- Selected excerpt:
Blue and White boycotts vote on anti-Bibi bill

The bill is intended to make it illegal for Netanyahu to form the next government and to embarrass Blue and White for not toppling the government.

Prime Minister Benjamin Netanyahu attends a Knesset vote on a bill that would prevent anyone under criminal indictment from serving as prime minister, November 18, 2020 (photo credit: KNESSET SPOKESPERSON/DANI SHEM TOV)
Prime Minister Benjamin Netanyahu attends a Knesset vote on a bill that would prevent anyone under criminal indictment from serving as prime minister, November 18, 2020
(photo credit: KNESSET SPOKESPERSON/DANI SHEM TOV)
Knesset members of Alternate Prime Minister Benny Gantz’s Blue and White faction did not participate in Wednesday afternoon’s vote on a bill sponsored by Yesh Atid-Telem that would prevent anyone under criminal indictment from serving as prime minister.
The bill, which failed by a vote of 50 to 36, was intended to make it illegal for Prime Minister Benjamin Netanyahu to form the next government and to publicly shine a spotlight on Blue and White for not toppling the government. After Netanyahu attended the vote to ensure the bill would be defeated, Meretz faction head Tamar Zandberg petitioned the Knesset legal adviser to determine whether it was illegal for him to vote, due to his conflict of interest.
“The party does not need proposals from the opposition in order to advance its views,” a Blue and White spokesman said. “Blue and White will act according to its good judgment in the time and place that fit the party’s interests.”

- Dataset records:
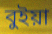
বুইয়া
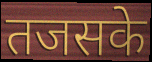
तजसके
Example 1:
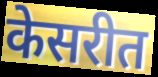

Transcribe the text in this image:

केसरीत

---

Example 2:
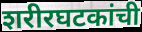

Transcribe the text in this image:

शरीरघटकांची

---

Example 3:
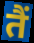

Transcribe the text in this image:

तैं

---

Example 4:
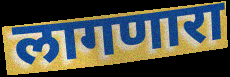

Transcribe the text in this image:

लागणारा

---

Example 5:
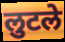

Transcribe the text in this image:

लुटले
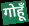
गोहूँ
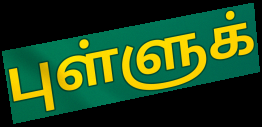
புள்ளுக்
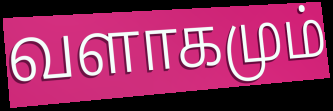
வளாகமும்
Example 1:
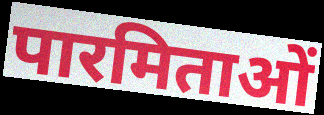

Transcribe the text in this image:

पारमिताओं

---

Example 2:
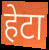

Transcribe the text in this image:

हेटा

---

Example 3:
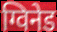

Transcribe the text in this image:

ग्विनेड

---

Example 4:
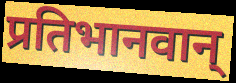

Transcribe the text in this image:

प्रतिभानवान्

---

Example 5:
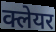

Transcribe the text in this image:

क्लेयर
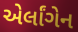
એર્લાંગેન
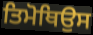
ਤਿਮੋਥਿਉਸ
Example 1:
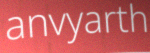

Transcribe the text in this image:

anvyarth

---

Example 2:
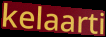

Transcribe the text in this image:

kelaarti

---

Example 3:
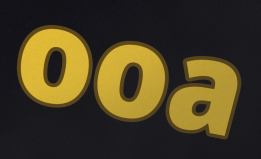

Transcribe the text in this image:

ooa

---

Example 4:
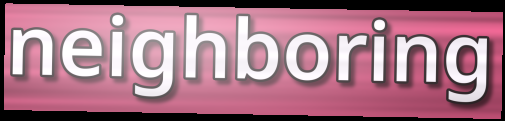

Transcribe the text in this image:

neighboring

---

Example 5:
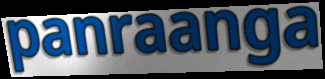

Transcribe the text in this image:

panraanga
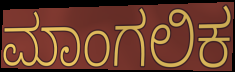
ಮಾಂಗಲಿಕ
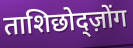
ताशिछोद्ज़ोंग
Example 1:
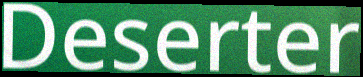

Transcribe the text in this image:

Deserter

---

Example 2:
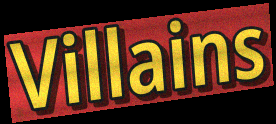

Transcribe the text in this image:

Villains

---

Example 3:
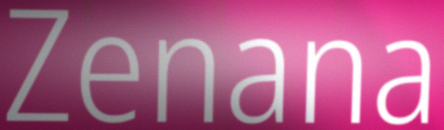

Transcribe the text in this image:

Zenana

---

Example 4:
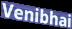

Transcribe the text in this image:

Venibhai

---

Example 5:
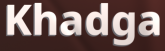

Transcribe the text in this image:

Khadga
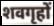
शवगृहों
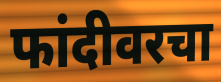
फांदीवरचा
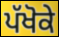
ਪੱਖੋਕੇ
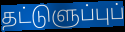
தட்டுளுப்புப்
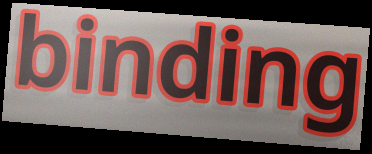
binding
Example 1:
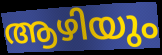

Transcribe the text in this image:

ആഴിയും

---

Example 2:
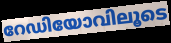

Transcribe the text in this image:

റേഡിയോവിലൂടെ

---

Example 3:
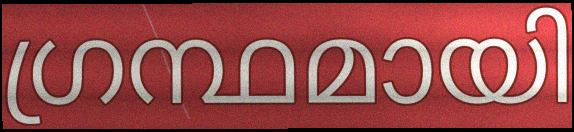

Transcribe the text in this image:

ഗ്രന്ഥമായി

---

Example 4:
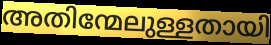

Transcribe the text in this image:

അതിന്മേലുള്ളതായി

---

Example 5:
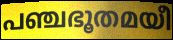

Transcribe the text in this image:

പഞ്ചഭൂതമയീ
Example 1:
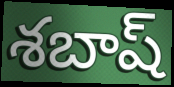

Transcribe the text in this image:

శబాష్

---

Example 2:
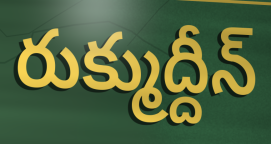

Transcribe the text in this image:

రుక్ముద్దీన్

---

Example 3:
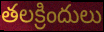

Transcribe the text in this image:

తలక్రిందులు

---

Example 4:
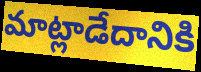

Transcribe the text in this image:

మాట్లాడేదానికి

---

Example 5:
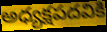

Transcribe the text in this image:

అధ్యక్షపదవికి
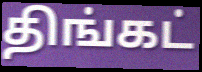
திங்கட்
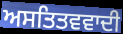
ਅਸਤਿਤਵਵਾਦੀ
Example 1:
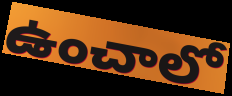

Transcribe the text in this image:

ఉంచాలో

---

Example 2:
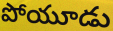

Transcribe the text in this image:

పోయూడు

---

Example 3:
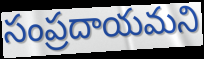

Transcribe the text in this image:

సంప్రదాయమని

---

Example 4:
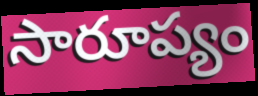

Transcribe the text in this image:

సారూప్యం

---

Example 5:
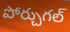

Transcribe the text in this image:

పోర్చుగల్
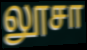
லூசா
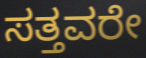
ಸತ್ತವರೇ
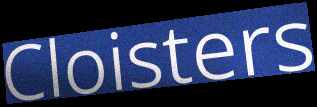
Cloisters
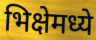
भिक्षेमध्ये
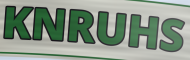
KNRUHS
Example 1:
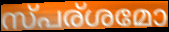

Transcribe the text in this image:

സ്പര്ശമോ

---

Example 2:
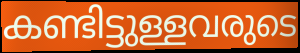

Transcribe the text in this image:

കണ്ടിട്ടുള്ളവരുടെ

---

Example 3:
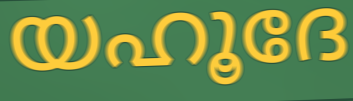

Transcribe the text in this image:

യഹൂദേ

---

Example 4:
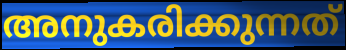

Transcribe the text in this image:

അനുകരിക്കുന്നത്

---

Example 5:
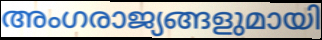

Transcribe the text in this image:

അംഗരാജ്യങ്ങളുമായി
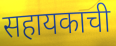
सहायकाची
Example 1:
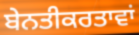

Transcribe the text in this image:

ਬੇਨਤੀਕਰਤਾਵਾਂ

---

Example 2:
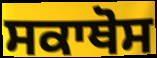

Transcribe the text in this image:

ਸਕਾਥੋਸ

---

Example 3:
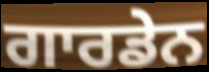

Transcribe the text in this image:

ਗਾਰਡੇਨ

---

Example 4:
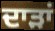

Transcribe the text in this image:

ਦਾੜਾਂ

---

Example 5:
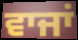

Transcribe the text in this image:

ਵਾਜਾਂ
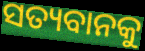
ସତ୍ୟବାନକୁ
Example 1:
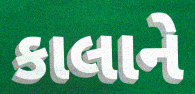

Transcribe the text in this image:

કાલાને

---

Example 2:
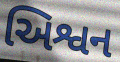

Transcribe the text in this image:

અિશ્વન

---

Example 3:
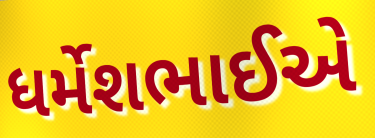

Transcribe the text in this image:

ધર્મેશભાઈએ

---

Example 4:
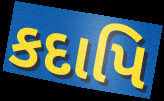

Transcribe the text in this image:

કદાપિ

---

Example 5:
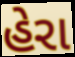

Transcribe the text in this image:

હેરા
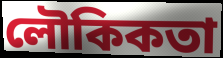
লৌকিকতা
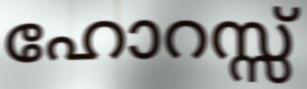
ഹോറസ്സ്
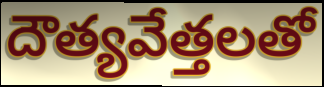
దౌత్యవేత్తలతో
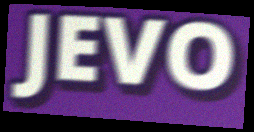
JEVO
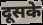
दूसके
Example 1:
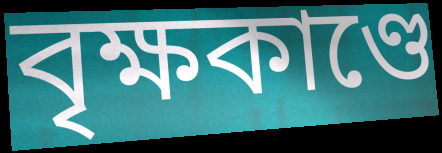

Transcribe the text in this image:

- Goals:
[1] According to the article on the Blue and White boycott, by what vote did the bill fail?
[2] Continue the news article on the Knesset vote over the indictment bill from its final paragraph onward.

- Outputs:
[1] It failed by a vote of 50 to 36.

[2]
Opposition leader Yair Lapid (Yesh Atid) told Blue and White MKs that they should back the bill because it would help make Gantz prime minister. He said Netanyahu cannot function under indictment, because he has to constantly fear the future sound of the jail door slamming with him inside the cell.
Ministerial liaison to the Knesset David Amsalem (Likud) responded that the bill was “the most antidemocratic bill ever.”
Blue and White also boycotted a vote on forming a commission of inquiry to probe why Israel has not passed a state budget in two years, which fell by a 45 to 34 vote. Lapid told a rally of the anti-Netanyahu group Darkenu on Wednesday morning that the lack of a state budget is a disaster.
“The state is not being managed and there is no budget,” Lapid said. “This is irresponsibility on a national scale.”
According to the coalition agreement, Gantz is supposed to replace Netanyahu as prime minister on November 17, 2021, 18 months after the government’s formation.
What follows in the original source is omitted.